A1. はい。中古車でも試乗に対応している販売店は多く、カーセンサーなどでも「試乗は可能」と明記されています。車種や保険の関係でNGな場合もありますが、そのときはエンジン始動や装備確認だけでもさせてもらいましょう。
Q2. 試乗時間はどれくらいが目安ですか?
A2. 10〜20分程度で、「発進→直進→右左折→少しスピードを上げる→ブレーキ→駐車」を一通りできれば十分です。距離より”普段の動きがひと通り試せたか”を大事にすると良いです。
Q3. 初心者でも分かるチェックポイントだけに絞ると?
A3. 視界・シートの座り心地・アクセルとブレーキの感覚・ハンドルの重さ・走行中の音と揺れ。この5つだけでも見られればOKです。
Q4. 試乗で「なんとなく怖い」と感じたら、どうしたらいいですか?
A4. その直感は大事にして良いです。「少し怖さを感じました」と素直に伝え、その車は一度候補から外すのも立派な判断です。無理に慣れようとする必要はありません。
Q5. 試乗できないと言われたときは諦めるべき?
A5. 必ずしも諦める必要はありませんが、その代わりに「エンジン始動」「装備の動作確認」「下回り・タイヤ・内装の状態」を時間をかけて見せてもらいましょう。それでも不安が残るなら、”試乗できる別の車”も並行して検討するのが安心です。
Q6. 同じような車を何台も試乗するのは失礼ですか?
A6. そんなことはありません。中古車情報サイトでも、「複数台を試乗して比べるのは普通のこと」とされています。遠慮せず、「比較したくて」と素直に伝えて大丈夫です。
Q7. 試乗でメモしておくと良いことは?
A7. 「良かった点」「気になった点」「音や揺れの感じ」「営業さんから聞いた整備・保証内容」などをスマホのメモに残しておくと、家に帰ってから冷静に比較しやすくなります。
まとめ
中古車の試乗は、初心者でも「視界・座り心地・アクセルとブレーキ・ハンドル・音と揺れ」の5つを意識するだけで、必要なチェックポイントの大部分を押さえられます。

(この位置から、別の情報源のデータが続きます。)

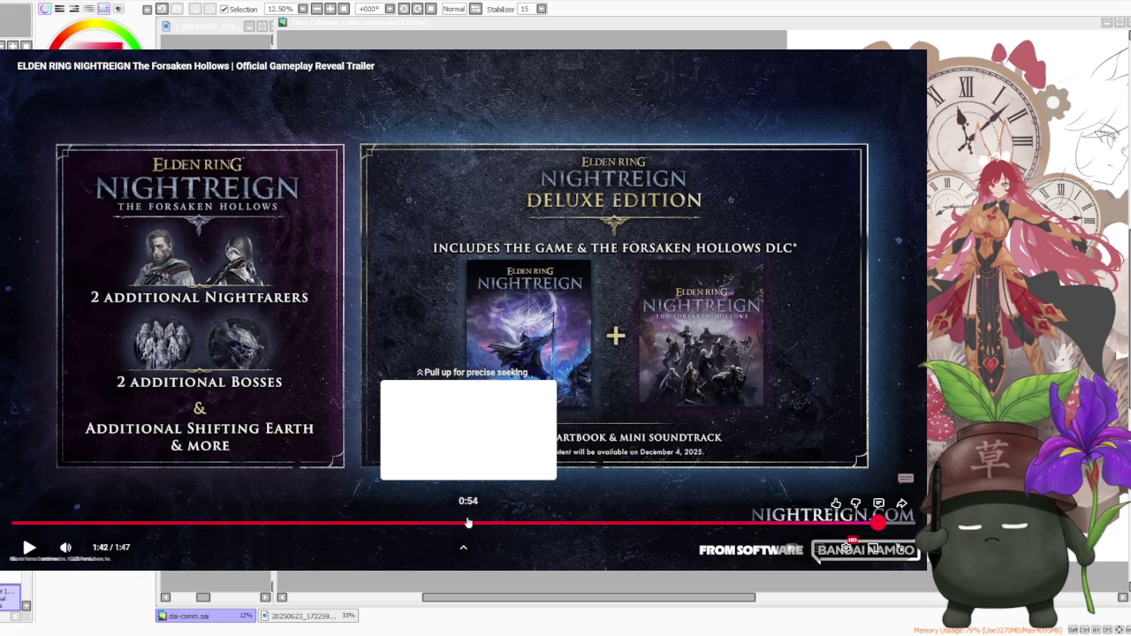
click(348, 526)
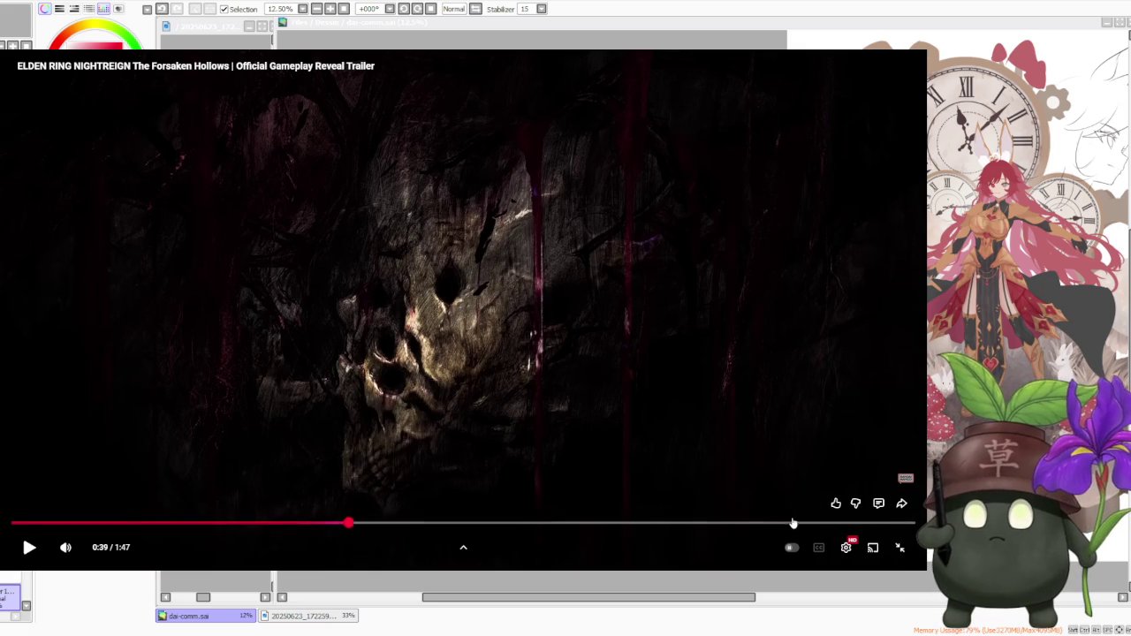
click(866, 523)
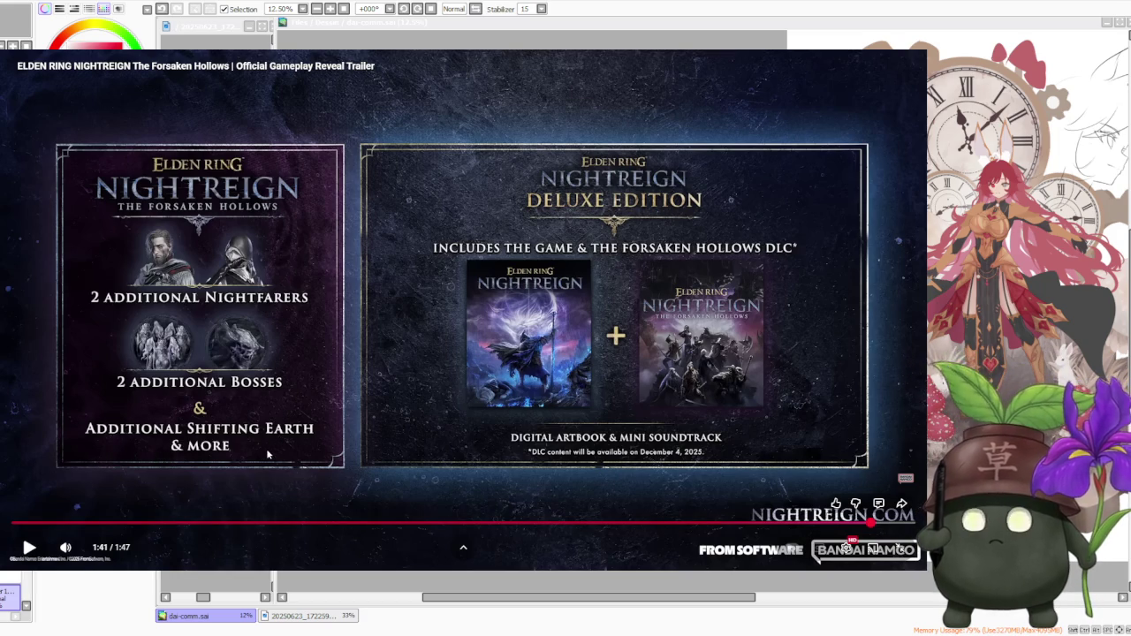
click(419, 407)
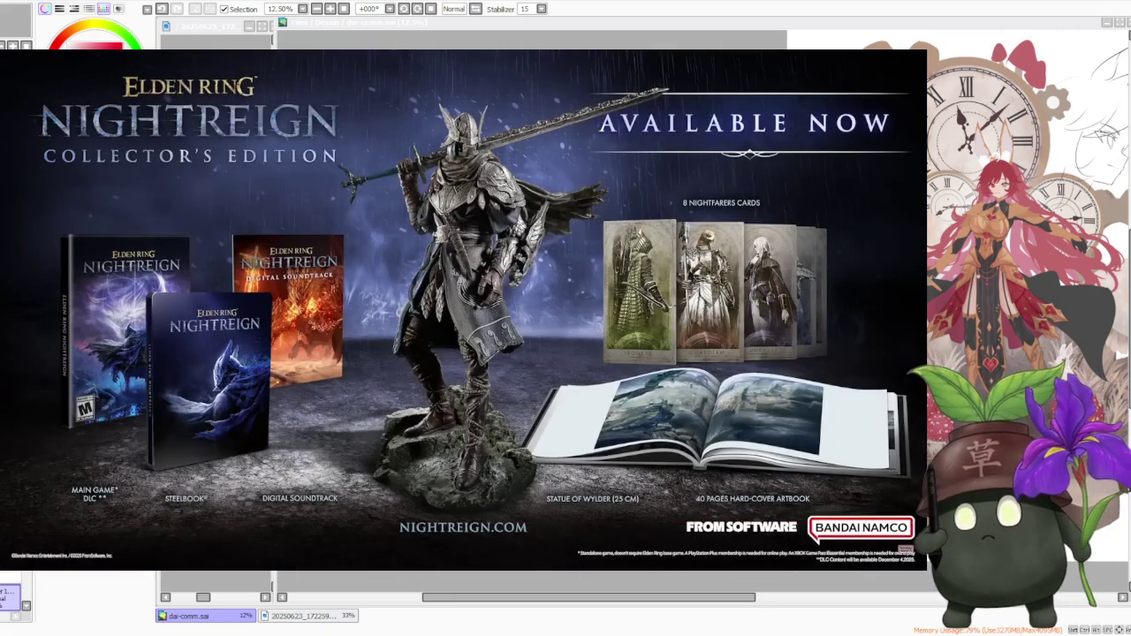
click(419, 407)
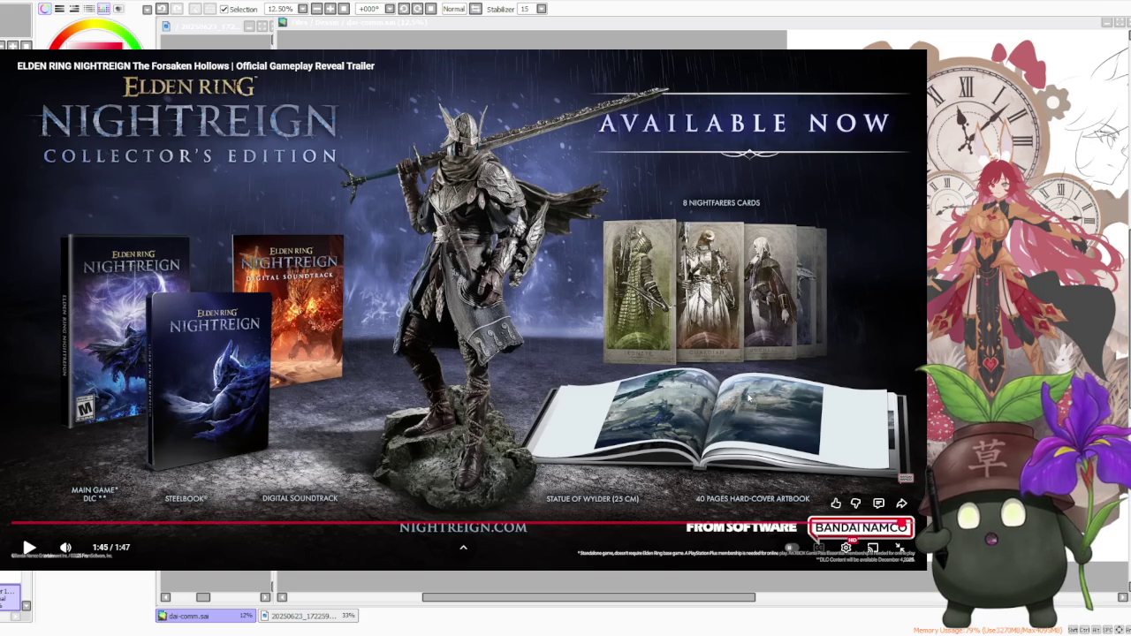
click(749, 399)
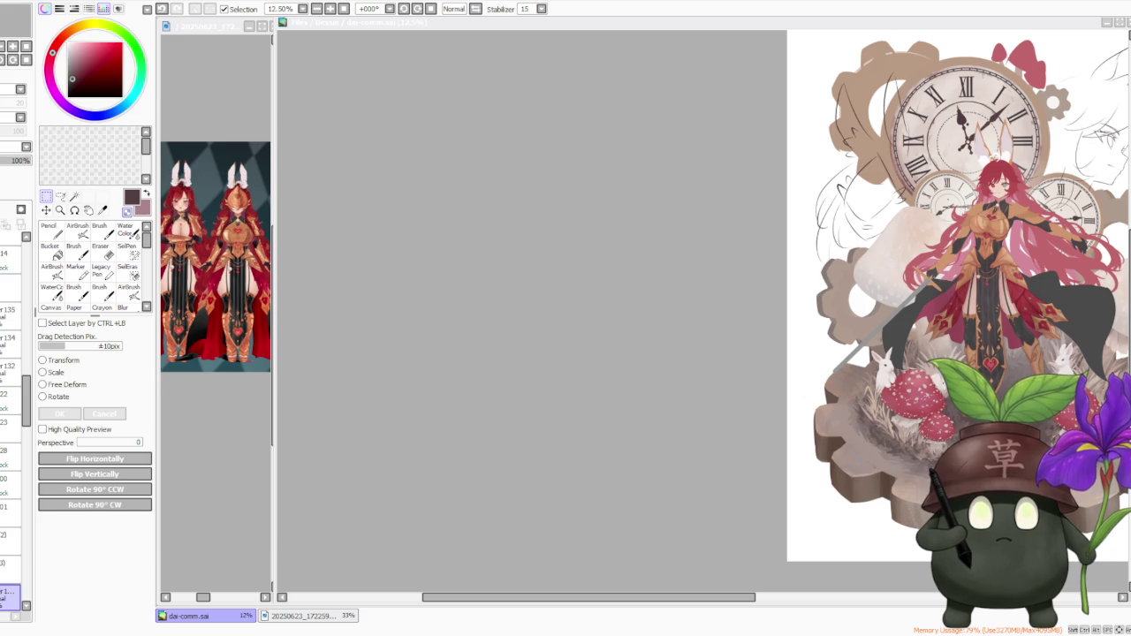
- Switch to the browser and start 'Going Camping at the End of the World' playing full screen
key(alt+Tab)
key(space)
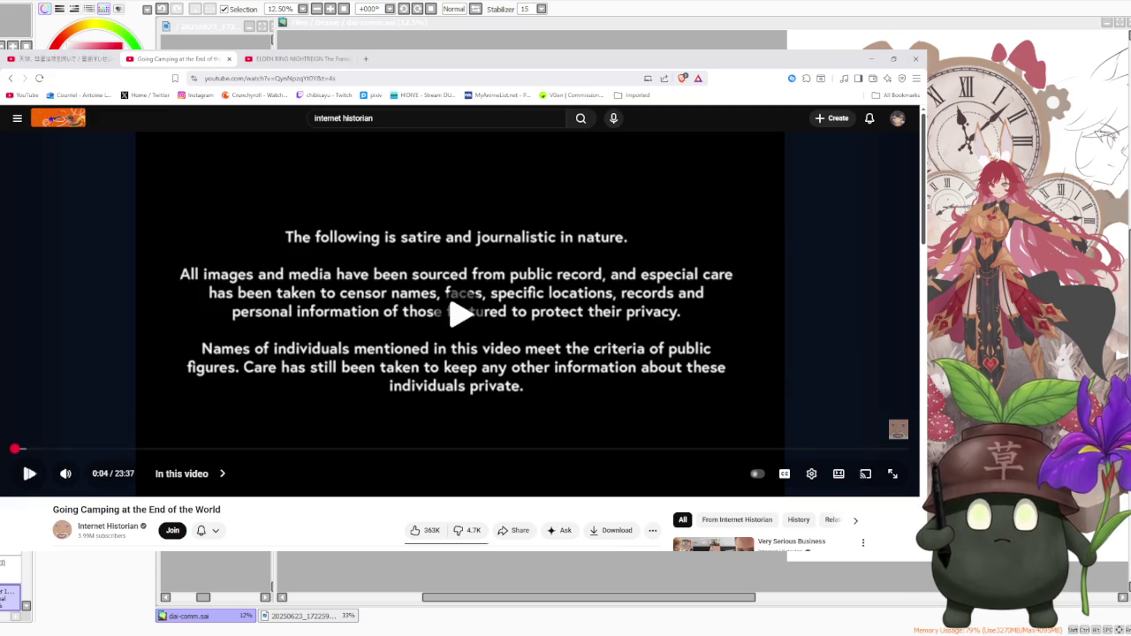
click(897, 481)
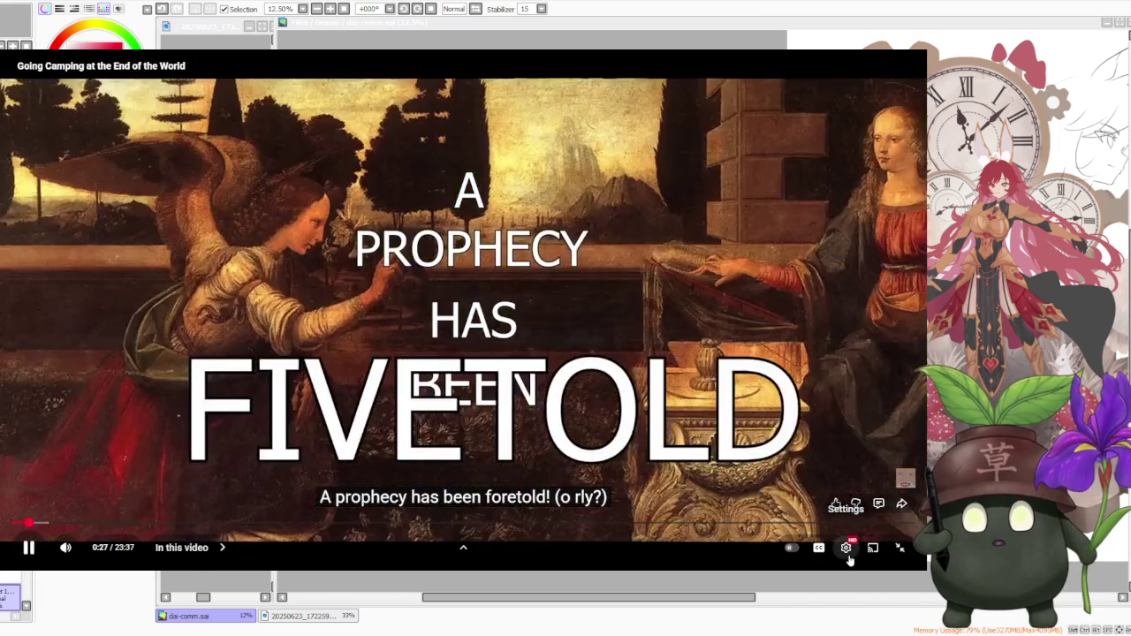
click(846, 548)
click(846, 548)
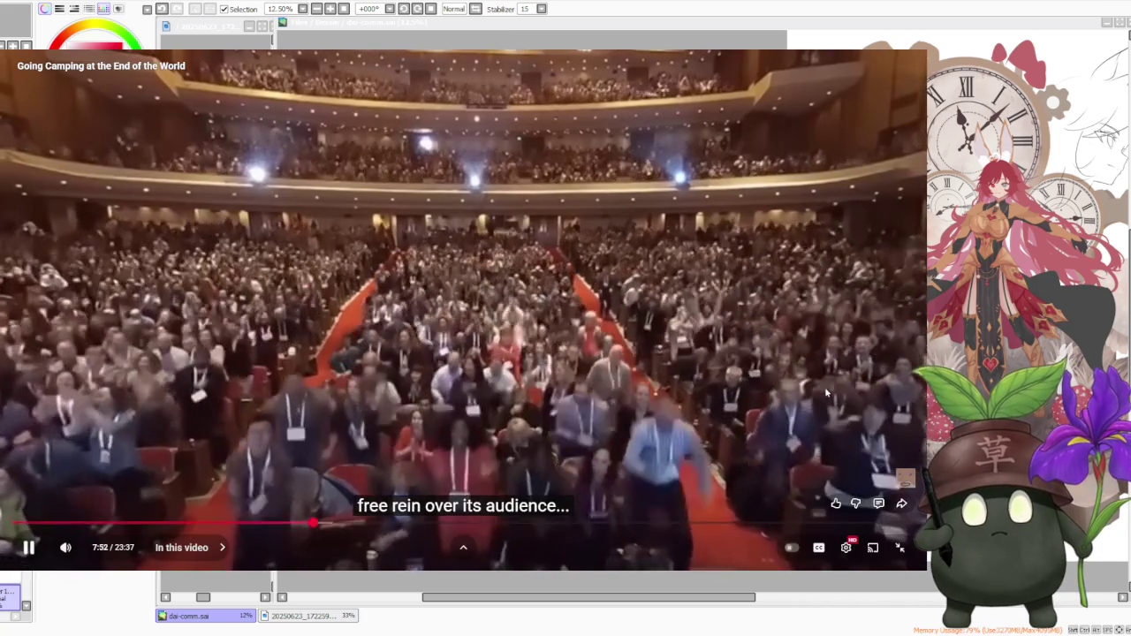
click(879, 397)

よくある失敗は、「緊張して試乗を断る」「運転席に座るだけで決めてしまう」「違和感があっても『こんなものか』と飲み込んでしまう」ことです。
後悔を減らすには、「今日は契約しない」とあらかじめ決めて試乗に行き、気づいた違和感をその場で言葉にして営業さんにぶつけてみることが一番の近道です。
正直なところ、「細かい機械のことは分からなくても、”この車なら自分でも運転を続けていけそうか”という感覚だけは、あなたにしか分かりません。その感覚を大事にして選んで良いんです。